Started by appuindia December 22, 2007
Hello friends,
I am little confused that why do we always apply fourier transform for
amplitude modulation, frequency modulation why not laplace transform.
Second question is that when I studied control system then everywhere
Laplace Transform is used.
So please tell me why we use LT in controls and why FT in communication.



The Fourier Transform is a decomposition into sinusoids. The Laplace
Transform starts with the Fourier Transform and adds something more- the
ability to use exponentials as well as sinusoids in the decomposition. 
For many problems this has no advantage.  For instance, the Laplace
Transform of a rectangular pulse doesn’t tell you anything of interest.


However, there is a special case where the Laplace Transform is very
useful.  Say you attach a vibration sensor to an automobile, drive it over
a bumpy road, and acquire a signal for a few minutes.  This signal is not
arbitrary; it is constrained by the differential equations that govern the
vehicle’s motion (i.e., the mass, springs, and shocks).  We could also
repeat this example using an electric circuit of inductors, capacitors,
and resistors, which is also controlled by differential equations.  While
the Fourier Transform examines the signals, the Laplace Transform is
capable of examining the differential equations that underlie the signals.
 

In general, control theory is based on differential equations and its main
tool is therefore the Laplace Transform.  Likewise, communications and
other signal processing problems usually do not involving differential
equations, are therefore handled by the Fourier Transform.  

Regards,
Steve Smith

Steve.Smith1@SpectrumSDI.com

On Dec 22, 3:50 pm, "SteveSmith" <Steve.Smi...@SpectrumSDI.com> wrote:
> The Fourier Transform is a decomposition into sinusoids.
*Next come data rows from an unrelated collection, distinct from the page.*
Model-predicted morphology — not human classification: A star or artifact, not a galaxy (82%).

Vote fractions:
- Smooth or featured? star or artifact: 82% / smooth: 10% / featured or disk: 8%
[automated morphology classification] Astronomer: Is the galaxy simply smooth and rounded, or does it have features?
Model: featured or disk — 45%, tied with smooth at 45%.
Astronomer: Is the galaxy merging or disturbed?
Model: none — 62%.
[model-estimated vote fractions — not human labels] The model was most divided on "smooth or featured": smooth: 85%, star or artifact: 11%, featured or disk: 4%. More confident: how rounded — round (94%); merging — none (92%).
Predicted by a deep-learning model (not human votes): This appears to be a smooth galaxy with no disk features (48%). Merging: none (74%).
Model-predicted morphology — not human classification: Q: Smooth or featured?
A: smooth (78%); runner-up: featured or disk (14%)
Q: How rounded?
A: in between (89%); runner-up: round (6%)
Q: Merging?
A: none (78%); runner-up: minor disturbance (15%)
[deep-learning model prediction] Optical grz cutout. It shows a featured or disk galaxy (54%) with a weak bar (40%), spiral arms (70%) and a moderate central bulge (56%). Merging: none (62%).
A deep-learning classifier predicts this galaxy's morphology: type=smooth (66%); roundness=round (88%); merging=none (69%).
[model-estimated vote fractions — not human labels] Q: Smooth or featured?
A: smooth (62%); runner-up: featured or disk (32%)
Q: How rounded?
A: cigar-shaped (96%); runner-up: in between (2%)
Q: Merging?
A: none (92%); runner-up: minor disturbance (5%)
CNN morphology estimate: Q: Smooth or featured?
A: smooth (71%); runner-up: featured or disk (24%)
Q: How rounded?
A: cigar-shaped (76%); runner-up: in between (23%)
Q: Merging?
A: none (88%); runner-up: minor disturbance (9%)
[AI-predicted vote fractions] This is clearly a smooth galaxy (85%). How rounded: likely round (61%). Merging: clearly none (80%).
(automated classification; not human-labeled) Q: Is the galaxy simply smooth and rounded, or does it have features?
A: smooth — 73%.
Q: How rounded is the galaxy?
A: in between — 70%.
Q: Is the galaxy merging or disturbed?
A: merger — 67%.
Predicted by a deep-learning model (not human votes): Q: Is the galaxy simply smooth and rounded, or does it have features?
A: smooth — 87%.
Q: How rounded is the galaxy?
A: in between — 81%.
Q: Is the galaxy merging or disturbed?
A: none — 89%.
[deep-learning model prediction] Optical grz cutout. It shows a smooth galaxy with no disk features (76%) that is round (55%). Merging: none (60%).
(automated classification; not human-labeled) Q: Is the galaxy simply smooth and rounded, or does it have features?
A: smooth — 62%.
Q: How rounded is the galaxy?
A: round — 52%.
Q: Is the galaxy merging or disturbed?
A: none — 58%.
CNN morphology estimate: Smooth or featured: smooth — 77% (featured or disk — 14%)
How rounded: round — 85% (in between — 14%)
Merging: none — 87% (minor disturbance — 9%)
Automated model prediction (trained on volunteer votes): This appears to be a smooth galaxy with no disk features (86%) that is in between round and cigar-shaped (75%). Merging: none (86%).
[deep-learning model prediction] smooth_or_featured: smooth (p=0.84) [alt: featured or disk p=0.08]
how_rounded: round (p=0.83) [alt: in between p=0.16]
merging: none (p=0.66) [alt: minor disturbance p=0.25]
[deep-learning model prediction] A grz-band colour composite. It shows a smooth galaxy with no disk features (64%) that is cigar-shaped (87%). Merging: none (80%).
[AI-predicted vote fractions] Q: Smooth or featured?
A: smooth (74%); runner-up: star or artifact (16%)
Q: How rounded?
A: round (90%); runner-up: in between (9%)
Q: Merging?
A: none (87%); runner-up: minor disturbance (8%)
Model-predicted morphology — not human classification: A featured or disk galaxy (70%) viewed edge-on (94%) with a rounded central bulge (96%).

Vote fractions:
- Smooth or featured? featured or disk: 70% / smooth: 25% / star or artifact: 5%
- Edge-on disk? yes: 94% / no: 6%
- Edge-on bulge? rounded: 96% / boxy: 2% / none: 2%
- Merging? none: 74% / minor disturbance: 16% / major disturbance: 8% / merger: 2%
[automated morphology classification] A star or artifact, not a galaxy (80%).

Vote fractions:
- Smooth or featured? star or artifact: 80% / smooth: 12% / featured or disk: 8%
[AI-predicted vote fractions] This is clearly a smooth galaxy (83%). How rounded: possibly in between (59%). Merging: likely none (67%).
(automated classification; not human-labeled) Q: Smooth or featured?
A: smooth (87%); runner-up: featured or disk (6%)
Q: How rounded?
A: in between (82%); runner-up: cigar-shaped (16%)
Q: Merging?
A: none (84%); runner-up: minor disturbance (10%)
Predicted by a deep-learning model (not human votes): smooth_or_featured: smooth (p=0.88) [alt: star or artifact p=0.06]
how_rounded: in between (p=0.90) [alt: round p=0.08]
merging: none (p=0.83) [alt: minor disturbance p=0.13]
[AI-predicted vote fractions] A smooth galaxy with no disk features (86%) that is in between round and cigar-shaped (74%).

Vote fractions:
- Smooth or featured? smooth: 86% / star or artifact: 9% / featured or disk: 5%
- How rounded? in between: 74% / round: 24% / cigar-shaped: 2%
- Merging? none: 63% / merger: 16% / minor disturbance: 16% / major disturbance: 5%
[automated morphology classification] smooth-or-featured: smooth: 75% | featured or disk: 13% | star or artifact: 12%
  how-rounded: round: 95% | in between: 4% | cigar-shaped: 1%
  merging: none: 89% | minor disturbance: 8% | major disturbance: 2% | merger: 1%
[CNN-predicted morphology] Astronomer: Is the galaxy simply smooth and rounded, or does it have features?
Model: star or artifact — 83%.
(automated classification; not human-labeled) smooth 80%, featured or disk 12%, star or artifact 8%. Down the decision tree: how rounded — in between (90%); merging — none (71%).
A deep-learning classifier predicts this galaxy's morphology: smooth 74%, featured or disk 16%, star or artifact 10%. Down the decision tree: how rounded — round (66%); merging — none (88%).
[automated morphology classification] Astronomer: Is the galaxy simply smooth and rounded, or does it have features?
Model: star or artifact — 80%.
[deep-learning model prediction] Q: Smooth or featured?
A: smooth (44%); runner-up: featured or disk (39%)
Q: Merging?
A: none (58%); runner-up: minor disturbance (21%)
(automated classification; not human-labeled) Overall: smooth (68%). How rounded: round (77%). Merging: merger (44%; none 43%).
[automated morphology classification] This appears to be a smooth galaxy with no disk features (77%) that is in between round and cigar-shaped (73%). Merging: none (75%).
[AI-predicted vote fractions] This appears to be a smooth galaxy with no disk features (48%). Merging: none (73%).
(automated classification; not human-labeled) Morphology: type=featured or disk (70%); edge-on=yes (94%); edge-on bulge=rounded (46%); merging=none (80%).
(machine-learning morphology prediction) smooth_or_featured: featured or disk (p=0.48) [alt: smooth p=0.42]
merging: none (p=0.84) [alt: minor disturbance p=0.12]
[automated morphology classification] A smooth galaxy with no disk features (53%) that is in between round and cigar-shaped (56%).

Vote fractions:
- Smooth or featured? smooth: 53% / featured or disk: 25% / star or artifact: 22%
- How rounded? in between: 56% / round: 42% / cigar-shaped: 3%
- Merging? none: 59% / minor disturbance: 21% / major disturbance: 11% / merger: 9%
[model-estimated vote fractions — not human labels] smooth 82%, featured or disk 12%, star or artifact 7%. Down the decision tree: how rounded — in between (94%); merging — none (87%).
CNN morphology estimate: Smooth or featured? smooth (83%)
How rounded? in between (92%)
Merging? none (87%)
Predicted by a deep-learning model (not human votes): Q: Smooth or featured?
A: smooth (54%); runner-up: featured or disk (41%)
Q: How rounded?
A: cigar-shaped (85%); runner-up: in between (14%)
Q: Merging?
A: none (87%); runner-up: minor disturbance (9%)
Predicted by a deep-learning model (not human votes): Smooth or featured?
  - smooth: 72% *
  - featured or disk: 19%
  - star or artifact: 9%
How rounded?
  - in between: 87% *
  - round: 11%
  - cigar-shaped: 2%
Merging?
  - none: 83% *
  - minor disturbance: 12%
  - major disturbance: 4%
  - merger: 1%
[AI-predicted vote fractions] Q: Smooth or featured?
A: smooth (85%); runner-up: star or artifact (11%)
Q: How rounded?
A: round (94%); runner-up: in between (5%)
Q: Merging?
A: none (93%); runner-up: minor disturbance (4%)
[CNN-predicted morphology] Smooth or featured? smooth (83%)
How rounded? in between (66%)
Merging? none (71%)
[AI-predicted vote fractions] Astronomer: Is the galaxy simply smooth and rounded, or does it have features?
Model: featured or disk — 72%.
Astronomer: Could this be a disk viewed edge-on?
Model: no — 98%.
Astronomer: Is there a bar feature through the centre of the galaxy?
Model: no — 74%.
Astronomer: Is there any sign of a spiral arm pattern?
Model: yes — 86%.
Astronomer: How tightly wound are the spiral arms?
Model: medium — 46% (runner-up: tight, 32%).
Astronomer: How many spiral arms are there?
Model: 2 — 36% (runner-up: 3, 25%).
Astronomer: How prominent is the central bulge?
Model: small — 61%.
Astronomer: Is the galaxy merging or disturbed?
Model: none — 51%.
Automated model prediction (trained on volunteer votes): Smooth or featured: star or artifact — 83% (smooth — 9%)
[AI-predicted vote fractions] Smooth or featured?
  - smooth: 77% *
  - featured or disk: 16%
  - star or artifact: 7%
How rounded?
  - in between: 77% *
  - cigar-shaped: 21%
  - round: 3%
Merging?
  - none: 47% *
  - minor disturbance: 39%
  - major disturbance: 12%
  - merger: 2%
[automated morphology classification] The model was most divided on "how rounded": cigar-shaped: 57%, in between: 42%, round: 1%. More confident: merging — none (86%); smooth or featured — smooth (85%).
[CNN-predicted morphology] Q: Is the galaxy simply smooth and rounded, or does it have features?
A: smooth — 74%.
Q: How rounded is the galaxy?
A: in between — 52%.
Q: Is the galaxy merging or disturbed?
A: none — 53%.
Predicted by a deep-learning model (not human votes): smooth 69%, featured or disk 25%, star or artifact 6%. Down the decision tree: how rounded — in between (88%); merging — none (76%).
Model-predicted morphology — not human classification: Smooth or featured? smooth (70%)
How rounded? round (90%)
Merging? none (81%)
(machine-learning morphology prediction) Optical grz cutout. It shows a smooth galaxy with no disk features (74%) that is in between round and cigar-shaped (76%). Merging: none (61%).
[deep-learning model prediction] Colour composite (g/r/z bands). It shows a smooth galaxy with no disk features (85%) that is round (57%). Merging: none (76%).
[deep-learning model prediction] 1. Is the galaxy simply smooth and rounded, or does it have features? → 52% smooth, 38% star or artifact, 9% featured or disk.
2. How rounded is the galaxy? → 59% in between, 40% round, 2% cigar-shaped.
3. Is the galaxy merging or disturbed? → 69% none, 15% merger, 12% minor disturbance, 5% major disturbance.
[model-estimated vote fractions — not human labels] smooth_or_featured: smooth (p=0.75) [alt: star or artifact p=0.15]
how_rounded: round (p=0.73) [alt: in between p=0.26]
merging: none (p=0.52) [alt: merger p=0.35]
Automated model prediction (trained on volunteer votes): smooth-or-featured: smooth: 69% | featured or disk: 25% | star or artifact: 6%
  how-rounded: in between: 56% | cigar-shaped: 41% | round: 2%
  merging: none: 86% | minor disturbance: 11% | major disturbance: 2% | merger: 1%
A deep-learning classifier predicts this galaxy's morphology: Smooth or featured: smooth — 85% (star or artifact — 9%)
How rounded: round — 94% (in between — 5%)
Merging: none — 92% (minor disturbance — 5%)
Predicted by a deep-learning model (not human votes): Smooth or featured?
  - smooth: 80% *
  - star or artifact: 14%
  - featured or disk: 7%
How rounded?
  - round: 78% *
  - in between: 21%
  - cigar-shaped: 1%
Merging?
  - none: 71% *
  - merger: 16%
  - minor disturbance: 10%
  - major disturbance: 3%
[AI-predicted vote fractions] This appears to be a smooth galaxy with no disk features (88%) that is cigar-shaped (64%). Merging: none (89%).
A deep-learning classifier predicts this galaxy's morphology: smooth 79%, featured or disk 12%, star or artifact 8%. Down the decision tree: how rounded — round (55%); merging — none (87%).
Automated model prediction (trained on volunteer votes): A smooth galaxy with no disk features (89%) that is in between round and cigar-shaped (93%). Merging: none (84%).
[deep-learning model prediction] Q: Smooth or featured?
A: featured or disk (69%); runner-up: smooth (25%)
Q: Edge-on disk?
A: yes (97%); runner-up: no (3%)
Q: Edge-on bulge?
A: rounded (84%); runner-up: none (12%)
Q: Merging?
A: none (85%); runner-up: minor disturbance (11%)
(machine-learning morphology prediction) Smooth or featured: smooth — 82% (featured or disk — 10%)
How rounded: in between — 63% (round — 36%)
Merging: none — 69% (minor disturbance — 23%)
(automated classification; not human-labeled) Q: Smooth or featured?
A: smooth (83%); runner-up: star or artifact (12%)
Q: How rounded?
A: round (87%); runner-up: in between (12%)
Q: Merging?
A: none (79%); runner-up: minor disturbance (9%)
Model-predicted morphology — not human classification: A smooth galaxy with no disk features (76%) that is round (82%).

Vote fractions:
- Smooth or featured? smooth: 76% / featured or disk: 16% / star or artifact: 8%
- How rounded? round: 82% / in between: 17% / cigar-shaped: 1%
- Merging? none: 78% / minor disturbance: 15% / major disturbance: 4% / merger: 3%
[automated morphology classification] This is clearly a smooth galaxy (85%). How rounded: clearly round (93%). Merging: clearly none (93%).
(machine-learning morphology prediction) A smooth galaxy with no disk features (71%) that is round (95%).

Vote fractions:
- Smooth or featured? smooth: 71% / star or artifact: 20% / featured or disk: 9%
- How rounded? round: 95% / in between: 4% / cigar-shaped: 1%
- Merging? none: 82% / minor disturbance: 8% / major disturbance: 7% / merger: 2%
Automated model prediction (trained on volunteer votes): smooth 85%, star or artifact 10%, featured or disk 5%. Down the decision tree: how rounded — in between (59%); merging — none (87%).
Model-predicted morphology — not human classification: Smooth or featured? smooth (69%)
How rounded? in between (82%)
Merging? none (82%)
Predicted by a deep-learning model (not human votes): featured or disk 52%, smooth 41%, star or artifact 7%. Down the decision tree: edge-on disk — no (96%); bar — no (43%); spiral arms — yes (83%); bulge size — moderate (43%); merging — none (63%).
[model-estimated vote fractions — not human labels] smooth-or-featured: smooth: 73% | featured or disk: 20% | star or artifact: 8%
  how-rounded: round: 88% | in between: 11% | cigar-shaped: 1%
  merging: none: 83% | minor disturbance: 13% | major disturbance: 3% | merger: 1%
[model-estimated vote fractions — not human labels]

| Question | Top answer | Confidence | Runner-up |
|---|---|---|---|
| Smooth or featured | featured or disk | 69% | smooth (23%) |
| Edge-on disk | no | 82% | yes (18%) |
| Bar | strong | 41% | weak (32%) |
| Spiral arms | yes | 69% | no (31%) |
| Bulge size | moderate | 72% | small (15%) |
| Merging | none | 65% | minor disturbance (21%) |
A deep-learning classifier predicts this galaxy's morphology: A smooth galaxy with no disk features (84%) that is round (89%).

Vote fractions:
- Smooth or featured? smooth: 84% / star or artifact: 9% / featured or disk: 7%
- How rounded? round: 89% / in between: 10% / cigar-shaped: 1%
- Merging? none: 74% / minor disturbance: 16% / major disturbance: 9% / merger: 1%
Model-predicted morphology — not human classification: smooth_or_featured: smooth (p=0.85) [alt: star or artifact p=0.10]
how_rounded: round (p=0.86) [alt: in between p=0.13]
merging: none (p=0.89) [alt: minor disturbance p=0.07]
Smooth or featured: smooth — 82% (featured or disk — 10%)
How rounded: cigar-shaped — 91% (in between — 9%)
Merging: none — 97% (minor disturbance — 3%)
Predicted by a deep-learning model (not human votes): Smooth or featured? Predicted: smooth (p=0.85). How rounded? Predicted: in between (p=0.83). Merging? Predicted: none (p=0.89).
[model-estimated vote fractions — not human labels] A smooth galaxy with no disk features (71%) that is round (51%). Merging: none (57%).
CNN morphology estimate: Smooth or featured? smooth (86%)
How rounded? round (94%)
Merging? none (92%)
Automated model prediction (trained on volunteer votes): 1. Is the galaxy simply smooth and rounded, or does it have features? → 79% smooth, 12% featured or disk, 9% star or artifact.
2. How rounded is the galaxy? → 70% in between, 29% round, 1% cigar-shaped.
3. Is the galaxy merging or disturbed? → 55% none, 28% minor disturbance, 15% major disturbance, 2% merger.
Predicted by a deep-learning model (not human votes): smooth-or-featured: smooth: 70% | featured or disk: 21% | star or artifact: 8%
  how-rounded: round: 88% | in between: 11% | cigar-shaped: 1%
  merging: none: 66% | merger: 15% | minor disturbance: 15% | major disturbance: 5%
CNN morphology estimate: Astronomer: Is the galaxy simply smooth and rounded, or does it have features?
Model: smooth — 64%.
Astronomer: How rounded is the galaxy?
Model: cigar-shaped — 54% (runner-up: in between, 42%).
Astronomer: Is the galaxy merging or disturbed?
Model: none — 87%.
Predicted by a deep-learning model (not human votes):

The Laplace > Transform starts with the Fourier Transform and adds something more- the > ability to use exponentials as well as sinusoids in the decomposition. > For many problems this has no advantage. For instance, the Laplace > Transform of a rectangular pulse doesn't tell you anything of interest. > > However, there is a special case where the Laplace Transform is very > useful. Say you attach a vibration sensor to an automobile, drive it over > a bumpy road, and acquire a signal for a few minutes. This signal is not > arbitrary; it is constrained by the differential equations that govern the > vehicle's motion (i.e., the mass, springs, and shocks). We could also > repeat this example using an electric circuit of inductors, capacitors, > and resistors, which is also controlled by differential equations. While > the Fourier Transform examines the signals, the Laplace Transform is > capable of examining the differential equations that underlie the signals.
the continuous-time Fourier Transform is a degenerate case of the (double-sided) Laplace Trasform where s = sigma + j*w and the real part, sigma, is set to zero. the L.T. can be thought of as a generalization of the F.T. where the imaginary quantity jw is replaced by a more general complex quantity "s". both can be used for differential equations, but there are some notational conventions that are simpler with L.T. and setting up the diff eqs with known initial conditions at t=0 is easier with the single-sided L.T. likewise, the discrete-time Fourier Transform (DTFT) is the corresponding degenerate case of the (double-sided) Z Transform where z = |z|*e^(j*omega) and the magnitude, |z|, is set to one. the Z.T. can be thought of as a generalization of the DTFT where the unit magnitude quantity e^(j*omega) is replaced by a more general complex quantity "z" that can have any |z|. both can be used for difference equations, but there are some notational conventions that are simpler with Z.T. and setting up the difference equations with known initial conditions at n=0 is easier with the single-sided Z.T. and the Z Transform (single or double-sided) is related to the Laplace Transform (single or double-sided, respectively) by the sampling function. if +inf x(t) = SUM{ x[n] * sinc((t-n*T)/T) } n=-inf (note that x[n] = x(n*T), and the FT{ x(t) } is bandlimited to 1/(2T)) then the continuous-time representation of the sampled function is +inf xs(t) = SUM{ x[n] * delta((t-n*T)/T) } n=-inf or +inf xs(t) = SUM{ x[n] * T*delta(t-n*T) } n=-inf where delta(t) is the unit impulse function (and i'm not in the mood to debate the properties of the unit impulse function as the Dirac delta function or the legitimacy of leaving the impulse functions "naked" outside of an integral, i am asserting to the pure mathematicians, that the above expression for xs(t) is meaningful, but i don't wanna argue the case now). with that T scaling, the continuous-time Fourier Transforms of x(t) and xs(t) are identical for -pi/T < w < +pi/T anyway, the Z.T. and L.T. are related as: ZT{ x[n] } = LT{ (SUM x[n] * delta(t-n*T) } or ZT{ x[n] } = LT{ (1/T)*xs(t) } and, likewise, the F.T. and DTFT are related as DTFT{ x[n] } = (1/T) * FT{ xs(t) } or DTFT{ x[n] } = (1/T) * FT{ x(t) } for -pi/T < w < +pi/T and where omega = w*T + integer*pi, and usually we pick that integer to be zero so -pi < omega < +pi.
> In general, control theory is based on differential equations and its main > tool is therefore the Laplace Transform. Likewise, communications and > other signal processing problems usually do not involving differential > equations, are therefore handled by the Fourier Transform.
i would agree, but because of words: "main tool is" and "handled by". F.T. and L.T. are enough alike that either can be used virtually interchangably with the correct substitutions and restrictions. r b-j Steve, when you have time, please look at that post about fast convolution and the cost function. i really would like to know what your assumptions or restrictions or even if "rules of thumb" were (FFT "N" as function of FIR "L") in making that plot of Figure 18-3 in your book.
Fourier transform captures only the steady state phenomena.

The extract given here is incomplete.